One woman's agitations halts work on research project

Bolgatanga, July 29, GNA - Research that the Mobile Technology for Community Health Project (MOTECH) was undertaking at the Navrongo Health Research Centre has come to a halt.

The project was aimed at addressing the high maternal and neonatal mortalities in the region.

It was seeking ways of using mobile phones to make the work of community health officers more effective and transmitting health information via mobile phones to people in rural communities.

It was being done on pilot basis in the two Kassena Nankana districts.

Dr John Koku Awoonor-Williams, Regional Director of Health Services, who read a statement he signed on behalf of Dr Elias Sory, Director General of Ghana Health Service (GHS), said the MOTECH project had come to a standstill because Columbia University in the USA had recalled its personnel working on the project.

This is because Ms Mame Yaa Busumtwi, a Public Health Specialist who worked on the project as the Communication Director and Editor of its Newsletter, started an advocacy against the Principal Investigator of the project, Dr. James Philips.

She accused Dr Philips of research misconduct, pay fraud and putting undue pressure on her to publish false information in the newsletter.

He said the campaign unduly touched the MOTECH project as a whole and made the Columbia University to recall its personnel for security reasons as Dr. Philips was threatened with arrest.

"All research staff and students from the Columbia University have been recalled to the USA for security reasons despite all the reassurances of the Ghana Health Service."

"Technically, all projects of the University including MOTECH have grounded to a halt. Mothers and children are thus denied the very critical health interventions they are benefiting under the MOTECH project", the statement said.

The project was planned to spread to other districts, had equipment, infrastructure renovation and upgrading of health provider buildings.

The GEHIP project worth over a million dollars billed for the Builsa, Bongo and Garu-Tempane districts had similarly been stalled.
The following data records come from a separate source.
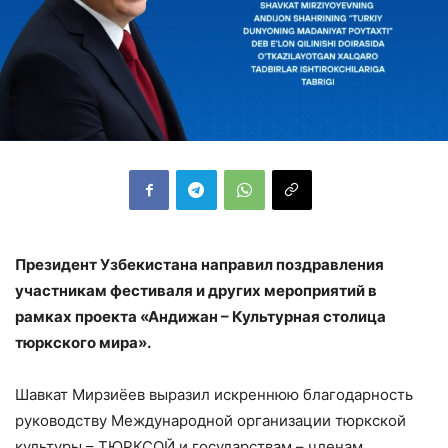
Президент Узбекистана направил поздравления
участникам фестиваля и других мероприятий в
рамках проекта «Андижан – Культурная столица
тюркского мира».
Шавкат Мирзиёев выразил искреннюю благодарность
руководству Международной организации тюркской
культуры – ТЮРКСОЙ и государствам – членам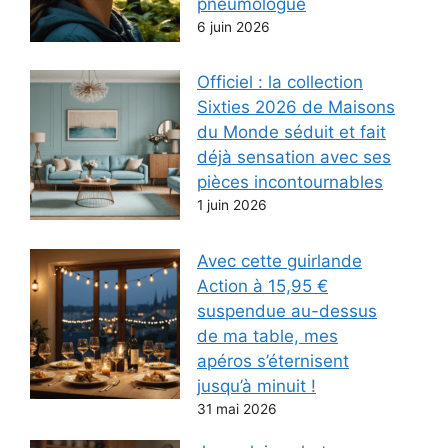
pneumologue
6 juin 2026
Officiel : la collection
Sixties 2026 de Maisons
du Monde séduit et fait
déjà sensation avec ses
pièces incontournables
1 juin 2026
Avec cette guirlande
Action à 15,95 €
suspendue au-dessus
de ma table, mes
apéros s’éternisent
jusqu’à minuit !
31 mai 2026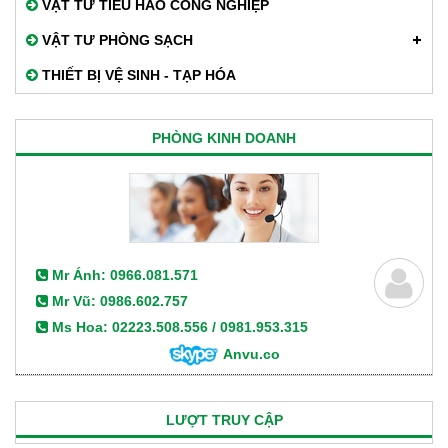
VẬT TƯ TIÊU HAO CÔNG NGHIỆP
VẬT TƯ PHÒNG SẠCH
THIẾT BỊ VỆ SINH - TẠP HÓA
PHÒNG KINH DOANH
Mr Ánh: 0966.081.571
Mr Vũ: 0986.602.757
Ms Hoa: 02223.508.556 / 0981.953.315
Anvu.co
LƯỢT TRUY CẬP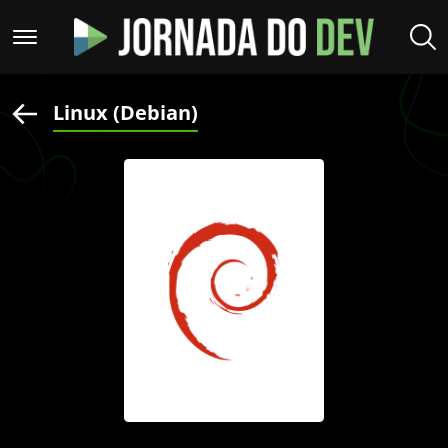
Linux (Debian)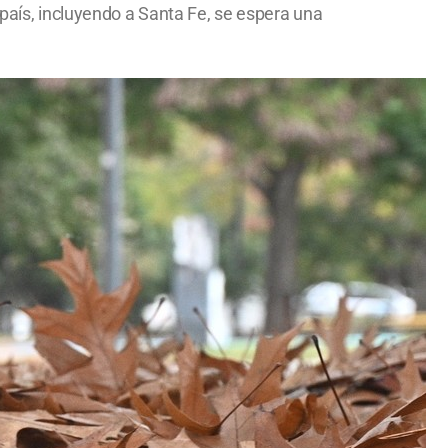
 país, incluyendo a Santa Fe, se espera una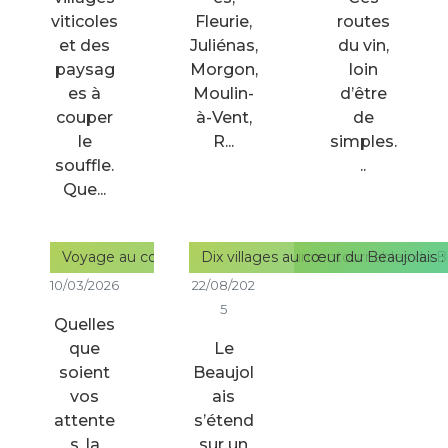
viticoles
Fleurie,
routes
et des
Juliénas,
du vin,
paysag
Morgon,
loin
es à
Moulin-
d’être
couper
à-Vent,
de
le
R...
simples.
souffle.
..
Que...
Voyage au cœur des appellations incontournables du Beau
Dix villages au cœur du Beaujolais : 
10/03/2026
22/08/202
5
Quelles
que
Le
soient
Beaujol
vos
ais
attente
s’étend
s, la
sur un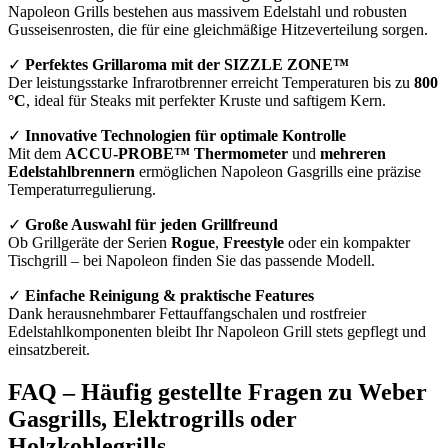
Napoleon Grills bestehen aus massivem Edelstahl und robusten
Gusseisenrosten, die für eine gleichmäßige Hitzeverteilung sorgen.
✓
Perfektes Grillaroma mit der SIZZLE ZONE™
Der leistungsstarke Infrarotbrenner erreicht Temperaturen bis zu
800
°C
, ideal für Steaks mit perfekter Kruste und saftigem Kern.
✓
Innovative Technologien für optimale Kontrolle
Mit dem
ACCU-PROBE™ Thermometer
und
mehreren
Edelstahlbrennern
ermöglichen Napoleon Gasgrills eine präzise
Temperaturregulierung.
✓
Große Auswahl für jeden Grillfreund
Ob Grillgeräte der Serien
Rogue
,
Freestyle
oder ein kompakter
Tischgrill – bei Napoleon finden Sie das passende Modell.
✓
Einfache Reinigung & praktische Features
Dank herausnehmbarer Fettauffangschalen und rostfreier
Edelstahlkomponenten bleibt Ihr Napoleon Grill stets gepflegt und
einsatzbereit.
FAQ – Häufig gestellte Fragen zu Weber
Gasgrills, Elektrogrills oder
Holzkohlegrills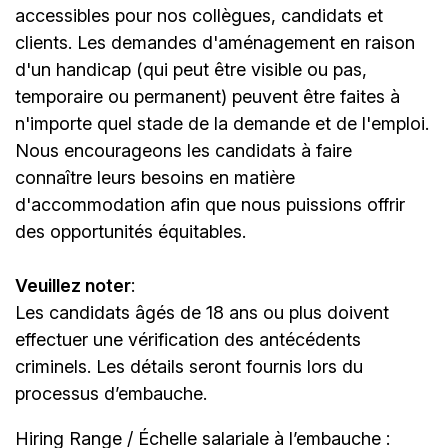
accessibles pour nos collègues, candidats et
clients. Les demandes d'aménagement en raison
d'un handicap (qui peut être visible ou pas,
temporaire ou permanent) peuvent être faites à
n'importe quel stade de la demande et de l'emploi.
Nous encourageons les candidats à faire
connaître leurs besoins en matière
d'accommodation afin que nous puissions offrir
des opportunités équitables.
Veuillez noter
:
Les candidats âgés de 18 ans ou plus doivent
effectuer une vérification des antécédents
criminels. Les détails seront fournis lors du
processus d’embauche.
Hiring Range / Échelle salariale à l’embauche :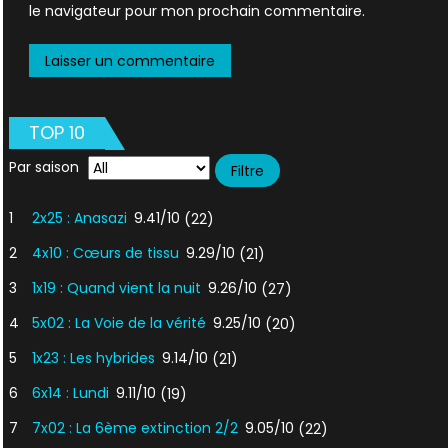
le navigateur pour mon prochain commentaire.
TOP 10
Par saison
1
2x25 : Anasazi
9.41/10
(22)
2
4x10 : Cœurs de tissu
9.29/10
(21)
3
1x19 : Quand vient la nuit
9.26/10
(27)
4
5x02 : La Voie de la vérité
9.25/10
(20)
5
1x23 : Les hybrides
9.14/10
(21)
6
6x14 : Lundi
9.11/10
(19)
7
7x02 : La 6ème extinction 2/2
9.05/10
(22)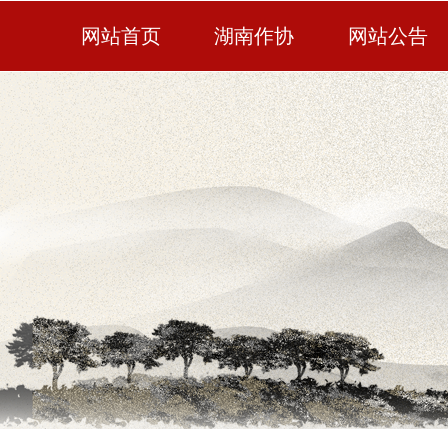
网站首页
湖南作协
网站公告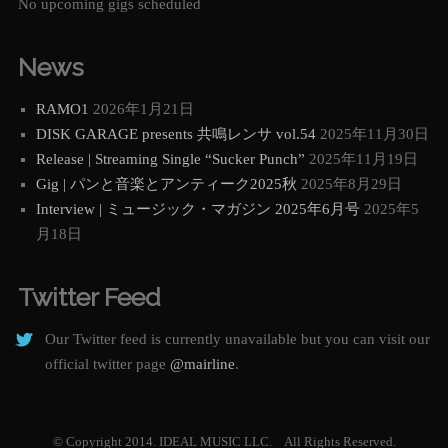
No upcoming gigs scheduled
News
RAMO1
2026年1月21日
DISK GARAGE presents 共鳴レンサ vol.54
2025年11月30日
Release | Streaming Single “Sucker Punch”
2025年11月19日
Gig | パンと音楽とアンティーク2025秋
2025年8月29日
Interview | ミュージック・マガジン 2025年6月号
2025年5
月18日
Twitter Feed
Our Twitter feed is currently unavailable but you can visit our
official twitter page
@mairline
.
© Copyright 2014. IDEAL MUSIC LLC. All Rights Reserved.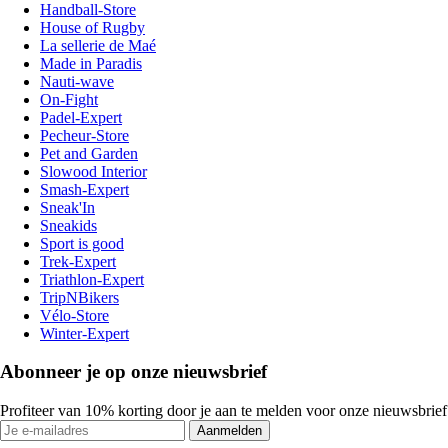
Handball-Store
House of Rugby
La sellerie de Maé
Made in Paradis
Nauti-wave
On-Fight
Padel-Expert
Pecheur-Store
Pet and Garden
Slowood Interior
Smash-Expert
Sneak'In
Sneakids
Sport is good
Trek-Expert
Triathlon-Expert
TripNBikers
Vélo-Store
Winter-Expert
Abonneer je op onze nieuwsbrief
Profiteer van 10% korting door je aan te melden voor onze nieuwsbrief
Aanmelden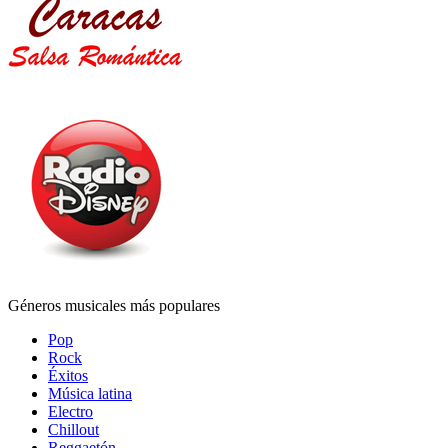
Géneros musicales más populares
Pop
Rock
Éxitos
Música latina
Electro
Chillout
Reggaetón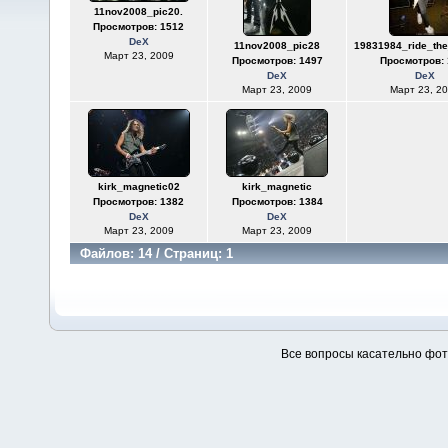
11nov2008_pic20.
Просмотров: 1512
DeX
11nov2008_pic28
19831984_ride_the
Март 23, 2009
Просмотров: 1497
Просмотров: 
DeX
DeX
Март 23, 2009
Март 23, 2
kirk_magnetic02
kirk_magnetic
Просмотров: 1382
Просмотров: 1384
DeX
DeX
Март 23, 2009
Март 23, 2009
Файлов: 14 / Страниц: 1
Все вопросы касательно фо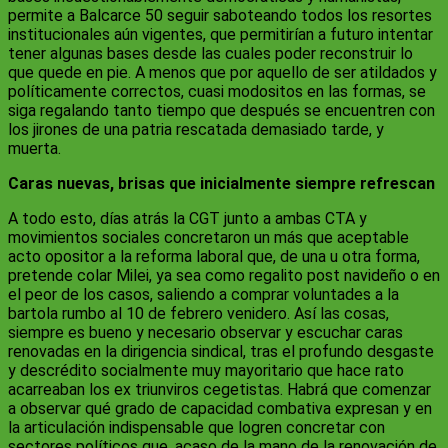
permite a Balcarce 50 seguir saboteando todos los resortes
institucionales aún vigentes, que permitirían a futuro intentar
tener algunas bases desde las cuales poder reconstruir lo
que quede en pie. A menos que por aquello de ser atildados y
políticamente correctos, cuasi modositos en las formas, se
siga regalando tanto tiempo que después se encuentren con
los jirones de una patria rescatada demasiado tarde, y
muerta.
Caras nuevas, brisas que inicialmente siempre refrescan
A todo esto, días atrás la CGT junto a ambas CTA y
movimientos sociales concretaron un más que aceptable
acto opositor a la reforma laboral que, de una u otra forma,
pretende colar Milei, ya sea como regalito post navideño o en
el peor de los casos, saliendo a comprar voluntades a la
bartola rumbo al 10 de febrero venidero. Así las cosas,
siempre es bueno y necesario observar y escuchar caras
renovadas en la dirigencia sindical, tras el profundo desgaste
y descrédito socialmente muy mayoritario que hace rato
acarreaban los ex triunviros cegetistas. Habrá que comenzar
a observar qué grado de capacidad combativa expresan y en
la articulación indispensable que logren concretar con
sectores políticos que, acaso de la mano de la renovación de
The statement explained that the accusations levelled against Dr Philips had been widely circulated to financiers and potential financiers of health projects in the region and damaged the reputation of the GHS and the NHRC in the eyes of the international community.

The statement appealed to Ms. Busumtwi to stop threatening Dr Philips and other research staff and students from the Columbia University on MOTECH and other research projects in the region and also desist from sending threats and defamatory messages to the Regional Director of Health Services.

Ms Busumtwi, who was present at the press conference, said she did not intend to harm the GHS and NHRC but wanted to expose wrong doings of Dr Philips so that other foreigners who come to the country to do research would follow the right procedure.

She said her employment with MOTECH was terminated after she had worked for only eight months under her two-year contract with the Columbia University because she had refused to publish false information that the principal investigator of the project persistently asked her to publish.

Ms Busumtwi is also accusing Dr Philips of Research misconduct, carrying out research without the informed consent form which is supposed to tell the people used for the research exactly what they were involved in and the possible health effects.

She complained of wide salary disparities between Ghanaian workers and those from the USA despite having the same qualification and doing the same work.